When State Parks had money to spend (about 10 years ago), very little of it went towards the preservation and conservation of its natural assets. Instead, almost all of State Parks' budget went into development -- sometimes necessary to replace inadequate facilities, but often resulting in damage to wildlife and plant habitats -- and law enforcement. While rangers continue to receive substantial stipends for target practice and ammunition, and new vehicles, and trainings every month, the environmental scientists (the very few that are employed full-time), archaeologists, historians, and natural and cultural resources programs have almost no permanent funding.
Invasive species (e.g., weeds, wild pigs & turkeys, feral cats) have proliferated in state parks, rare species are left without adequate protection from visitor impacts, and State Parks has adopted a strategy of corporate-beholden contracting with private businesses for concessions, essentially selling jobs and State Parks (public) assets to the highest bidders. Trails have become eroded gullies and trees die from disease, yet maintenance and resources budgets are inadequate to handle the levels of public use.
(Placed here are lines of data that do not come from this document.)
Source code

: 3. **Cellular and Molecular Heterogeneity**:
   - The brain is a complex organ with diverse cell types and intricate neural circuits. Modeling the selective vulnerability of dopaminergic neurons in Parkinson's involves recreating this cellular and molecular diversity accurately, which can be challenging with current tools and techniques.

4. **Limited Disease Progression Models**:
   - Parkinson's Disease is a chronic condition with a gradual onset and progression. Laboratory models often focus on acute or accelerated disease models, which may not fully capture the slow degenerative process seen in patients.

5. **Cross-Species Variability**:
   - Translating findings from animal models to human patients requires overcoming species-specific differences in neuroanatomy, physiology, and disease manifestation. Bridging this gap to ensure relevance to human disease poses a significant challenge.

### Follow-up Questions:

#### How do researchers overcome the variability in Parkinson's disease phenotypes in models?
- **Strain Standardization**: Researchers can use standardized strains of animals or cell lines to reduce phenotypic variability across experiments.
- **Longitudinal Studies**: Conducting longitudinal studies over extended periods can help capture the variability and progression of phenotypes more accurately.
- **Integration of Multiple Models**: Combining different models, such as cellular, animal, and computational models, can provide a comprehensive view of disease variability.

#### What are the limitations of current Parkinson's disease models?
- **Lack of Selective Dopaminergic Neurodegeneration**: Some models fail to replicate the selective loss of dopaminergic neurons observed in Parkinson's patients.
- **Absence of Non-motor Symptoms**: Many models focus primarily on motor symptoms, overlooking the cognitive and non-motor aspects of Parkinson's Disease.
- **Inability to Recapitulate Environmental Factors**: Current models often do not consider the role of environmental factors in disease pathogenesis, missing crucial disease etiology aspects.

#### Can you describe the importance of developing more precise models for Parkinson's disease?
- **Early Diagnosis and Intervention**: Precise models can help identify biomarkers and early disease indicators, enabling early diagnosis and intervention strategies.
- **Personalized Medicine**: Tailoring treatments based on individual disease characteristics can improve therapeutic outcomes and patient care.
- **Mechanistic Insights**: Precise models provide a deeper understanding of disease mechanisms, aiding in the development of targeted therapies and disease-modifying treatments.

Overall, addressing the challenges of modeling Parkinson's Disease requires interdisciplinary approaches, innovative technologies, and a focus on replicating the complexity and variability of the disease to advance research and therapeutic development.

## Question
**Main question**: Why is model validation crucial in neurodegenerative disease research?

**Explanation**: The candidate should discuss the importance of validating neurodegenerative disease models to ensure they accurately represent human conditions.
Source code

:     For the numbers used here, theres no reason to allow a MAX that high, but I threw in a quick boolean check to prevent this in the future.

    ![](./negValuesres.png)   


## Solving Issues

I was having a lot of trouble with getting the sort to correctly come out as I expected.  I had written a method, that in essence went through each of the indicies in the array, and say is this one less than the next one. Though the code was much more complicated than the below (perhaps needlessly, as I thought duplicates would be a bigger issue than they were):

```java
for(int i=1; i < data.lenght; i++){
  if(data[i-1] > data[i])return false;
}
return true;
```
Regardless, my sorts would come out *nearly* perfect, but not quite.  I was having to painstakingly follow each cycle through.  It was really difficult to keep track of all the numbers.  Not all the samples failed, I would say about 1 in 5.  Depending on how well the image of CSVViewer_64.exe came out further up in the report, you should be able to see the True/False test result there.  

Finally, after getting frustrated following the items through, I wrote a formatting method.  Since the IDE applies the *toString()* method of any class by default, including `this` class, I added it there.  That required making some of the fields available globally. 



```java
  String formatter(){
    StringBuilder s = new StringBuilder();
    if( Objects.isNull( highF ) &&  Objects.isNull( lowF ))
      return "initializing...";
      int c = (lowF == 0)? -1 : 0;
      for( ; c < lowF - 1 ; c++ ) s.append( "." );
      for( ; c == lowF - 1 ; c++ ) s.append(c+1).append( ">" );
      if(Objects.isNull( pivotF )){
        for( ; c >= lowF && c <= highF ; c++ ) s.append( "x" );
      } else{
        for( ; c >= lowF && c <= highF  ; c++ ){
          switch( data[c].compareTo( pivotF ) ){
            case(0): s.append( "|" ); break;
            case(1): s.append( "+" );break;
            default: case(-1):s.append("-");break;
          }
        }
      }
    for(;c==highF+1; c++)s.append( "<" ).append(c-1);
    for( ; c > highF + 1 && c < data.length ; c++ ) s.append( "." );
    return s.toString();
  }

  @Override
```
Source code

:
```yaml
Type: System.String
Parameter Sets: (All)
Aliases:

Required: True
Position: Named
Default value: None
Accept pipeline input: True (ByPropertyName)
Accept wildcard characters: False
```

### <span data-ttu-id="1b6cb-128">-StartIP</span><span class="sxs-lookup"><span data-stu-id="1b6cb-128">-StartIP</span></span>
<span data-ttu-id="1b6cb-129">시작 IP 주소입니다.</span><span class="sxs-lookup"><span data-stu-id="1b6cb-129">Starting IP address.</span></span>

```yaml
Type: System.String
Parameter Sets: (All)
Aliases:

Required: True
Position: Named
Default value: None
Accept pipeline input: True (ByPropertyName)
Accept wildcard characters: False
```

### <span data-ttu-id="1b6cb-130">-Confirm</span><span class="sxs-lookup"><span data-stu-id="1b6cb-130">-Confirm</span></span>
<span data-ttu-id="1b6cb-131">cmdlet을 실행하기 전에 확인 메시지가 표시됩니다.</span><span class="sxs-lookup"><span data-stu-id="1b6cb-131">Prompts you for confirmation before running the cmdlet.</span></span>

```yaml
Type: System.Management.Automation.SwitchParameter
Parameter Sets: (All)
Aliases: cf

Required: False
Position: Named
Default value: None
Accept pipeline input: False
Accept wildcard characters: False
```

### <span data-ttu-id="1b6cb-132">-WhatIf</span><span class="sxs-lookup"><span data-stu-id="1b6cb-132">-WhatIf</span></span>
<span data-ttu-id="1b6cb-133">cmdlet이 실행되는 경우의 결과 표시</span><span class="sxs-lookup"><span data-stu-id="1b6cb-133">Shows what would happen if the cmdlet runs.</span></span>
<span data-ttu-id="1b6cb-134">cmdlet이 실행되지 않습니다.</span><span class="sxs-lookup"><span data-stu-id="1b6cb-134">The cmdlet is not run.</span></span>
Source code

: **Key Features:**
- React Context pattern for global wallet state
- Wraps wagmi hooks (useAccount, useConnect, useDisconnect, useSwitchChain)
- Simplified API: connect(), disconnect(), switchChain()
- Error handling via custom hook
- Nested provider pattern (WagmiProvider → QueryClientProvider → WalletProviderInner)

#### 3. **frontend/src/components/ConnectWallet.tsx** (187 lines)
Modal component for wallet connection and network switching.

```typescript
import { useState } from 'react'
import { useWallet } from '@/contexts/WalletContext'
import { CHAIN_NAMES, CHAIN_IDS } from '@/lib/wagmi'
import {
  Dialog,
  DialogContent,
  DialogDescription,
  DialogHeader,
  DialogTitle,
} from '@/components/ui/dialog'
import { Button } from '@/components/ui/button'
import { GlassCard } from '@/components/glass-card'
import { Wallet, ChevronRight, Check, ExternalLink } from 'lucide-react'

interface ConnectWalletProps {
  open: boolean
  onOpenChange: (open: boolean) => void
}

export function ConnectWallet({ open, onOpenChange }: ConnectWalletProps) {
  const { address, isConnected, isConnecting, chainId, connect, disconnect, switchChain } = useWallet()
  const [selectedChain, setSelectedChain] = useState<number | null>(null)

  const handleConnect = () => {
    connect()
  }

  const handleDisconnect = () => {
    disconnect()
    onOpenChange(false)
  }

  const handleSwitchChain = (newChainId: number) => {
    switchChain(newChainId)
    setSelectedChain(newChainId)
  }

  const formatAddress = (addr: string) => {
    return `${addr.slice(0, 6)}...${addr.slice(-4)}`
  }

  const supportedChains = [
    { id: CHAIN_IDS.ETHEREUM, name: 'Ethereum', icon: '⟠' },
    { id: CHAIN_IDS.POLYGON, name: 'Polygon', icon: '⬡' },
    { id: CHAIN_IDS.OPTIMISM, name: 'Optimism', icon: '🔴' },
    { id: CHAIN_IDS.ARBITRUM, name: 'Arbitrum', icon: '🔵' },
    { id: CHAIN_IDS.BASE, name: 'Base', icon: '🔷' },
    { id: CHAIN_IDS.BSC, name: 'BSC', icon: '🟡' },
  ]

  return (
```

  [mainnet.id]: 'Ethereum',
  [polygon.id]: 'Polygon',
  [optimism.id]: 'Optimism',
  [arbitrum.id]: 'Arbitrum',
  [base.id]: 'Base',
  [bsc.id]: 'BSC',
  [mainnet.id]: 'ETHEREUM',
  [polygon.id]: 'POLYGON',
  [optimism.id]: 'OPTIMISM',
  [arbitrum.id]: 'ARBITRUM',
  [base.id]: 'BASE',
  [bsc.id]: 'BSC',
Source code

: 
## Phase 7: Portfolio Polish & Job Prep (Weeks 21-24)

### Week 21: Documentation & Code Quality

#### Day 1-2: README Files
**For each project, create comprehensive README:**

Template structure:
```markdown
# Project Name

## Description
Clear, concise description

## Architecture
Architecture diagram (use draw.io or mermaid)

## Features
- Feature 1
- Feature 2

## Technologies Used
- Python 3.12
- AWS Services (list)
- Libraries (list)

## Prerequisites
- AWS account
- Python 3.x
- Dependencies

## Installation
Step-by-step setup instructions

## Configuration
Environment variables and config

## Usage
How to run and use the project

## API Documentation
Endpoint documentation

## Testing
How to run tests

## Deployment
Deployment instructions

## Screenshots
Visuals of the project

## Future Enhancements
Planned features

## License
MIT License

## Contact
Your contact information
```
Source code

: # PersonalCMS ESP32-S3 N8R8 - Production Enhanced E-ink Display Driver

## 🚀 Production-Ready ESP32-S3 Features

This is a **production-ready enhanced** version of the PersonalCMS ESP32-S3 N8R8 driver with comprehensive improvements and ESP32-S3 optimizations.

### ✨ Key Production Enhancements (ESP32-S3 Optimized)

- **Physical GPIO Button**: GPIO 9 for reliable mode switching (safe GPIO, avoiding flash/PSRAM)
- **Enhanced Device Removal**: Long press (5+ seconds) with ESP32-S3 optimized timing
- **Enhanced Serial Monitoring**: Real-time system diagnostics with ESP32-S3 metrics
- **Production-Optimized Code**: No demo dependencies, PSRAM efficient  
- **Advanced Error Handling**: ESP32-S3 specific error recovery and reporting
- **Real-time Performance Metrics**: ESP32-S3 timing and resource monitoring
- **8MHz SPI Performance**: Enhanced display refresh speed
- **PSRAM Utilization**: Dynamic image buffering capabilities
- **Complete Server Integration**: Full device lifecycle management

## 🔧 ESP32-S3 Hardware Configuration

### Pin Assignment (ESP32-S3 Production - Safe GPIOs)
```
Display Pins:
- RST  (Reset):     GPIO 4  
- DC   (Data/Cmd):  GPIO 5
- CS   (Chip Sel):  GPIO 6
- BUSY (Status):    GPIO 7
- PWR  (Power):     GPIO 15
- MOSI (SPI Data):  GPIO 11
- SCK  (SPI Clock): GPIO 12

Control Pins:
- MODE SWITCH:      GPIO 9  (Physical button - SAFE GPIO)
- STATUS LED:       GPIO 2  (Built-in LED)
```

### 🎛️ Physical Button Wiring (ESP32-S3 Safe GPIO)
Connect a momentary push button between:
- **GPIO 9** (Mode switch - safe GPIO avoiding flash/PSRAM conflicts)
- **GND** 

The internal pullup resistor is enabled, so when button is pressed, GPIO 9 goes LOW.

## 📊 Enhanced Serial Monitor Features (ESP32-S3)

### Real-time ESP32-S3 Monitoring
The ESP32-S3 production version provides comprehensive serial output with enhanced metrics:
Public education and enforcement of State Parks regulations and State laws (dogs off-leash, anyone?) are scant, so visitors don't learn much about appropriate land stewardship and resource protection. How will Proposition 21 address such egregious imbalances of priorities and funding?
State Parks rangers rarely spend any time enforcing pertinent laws and educating the public about human environmental impacts. Many State Parks facilities suffered even when funding was greater (if still insufficient), and budget allocations to "resource" (not a good word to use in the context of conservation) management were and are miniscule compared with the outputs for wannabe cops and their guns. Moreover, in the past few years, law enforcement in State Parks purchased dozens, if not hundreds, of new vehicles, purposefully emblazoned with stars to emphasize the message that they are indeed cops, not rangers. State Parks "rangers" (not the type leading you on a nature walk) also get Homeland Security funding, as somehow the message that a healthy environment might make all of us more secure has been washed away in a current of fear and deception. Yet, in their training programs, State Parks rangers get very little education about cultural and natural resources. In addition, law enforcement officers can retire at 55 with almost 100% of their salaries, while other State Parks employees get far less for retirement benefits. How will Prop. 21 address altering the imbalance between law enforcement and all the other essential jobs and roles necessary to manage public lands? With State Parks functioning as a public arm of corporate America, I'm not sure I want to put more of my income into an agency that has become paramilitary and top-heavy with law enforcement personnel.
I pose these additional questions to Prop. 21 advocates, State Parks and Resources Agency management, and State legislators, how will Prop. 21, or any other increase in funding for State Parks in the future, address the abysmal inequities apparent in prior funding allocations? How can Parks visitors and those who vote in favor of Prop. 21 have any confidence that State Parks will be managed according to its mission statement, instead of turning that mission statement inside out at the behest of the corporate-friendly, law enforcement mentality that runs the Department?
I may yet vote for the measure, because I truly want a better future for the plants and animals and water and soil and indigenous cultures and all the other assets that can yet make this state more livable. But, if State Parks continues to short-change those invaluable natural and cultural assets at the behest of corporate influences and quasi-militarism in management, I will be justifiably radical in my responses to State Parks management. Don't let this ballot measure deceive you -- as voters, we are all responsible for ensuring that, if passed, this proposition fulfills its promise to "save" the publicly held assets that our laws are sworn to protect.
In closing, and for the purpose of full disclosure, I was blacklisted from future employment in the Department for speaking my mind about administrative mismanagement, circumvention of environmental laws, and neglect of natural resources in State Parks.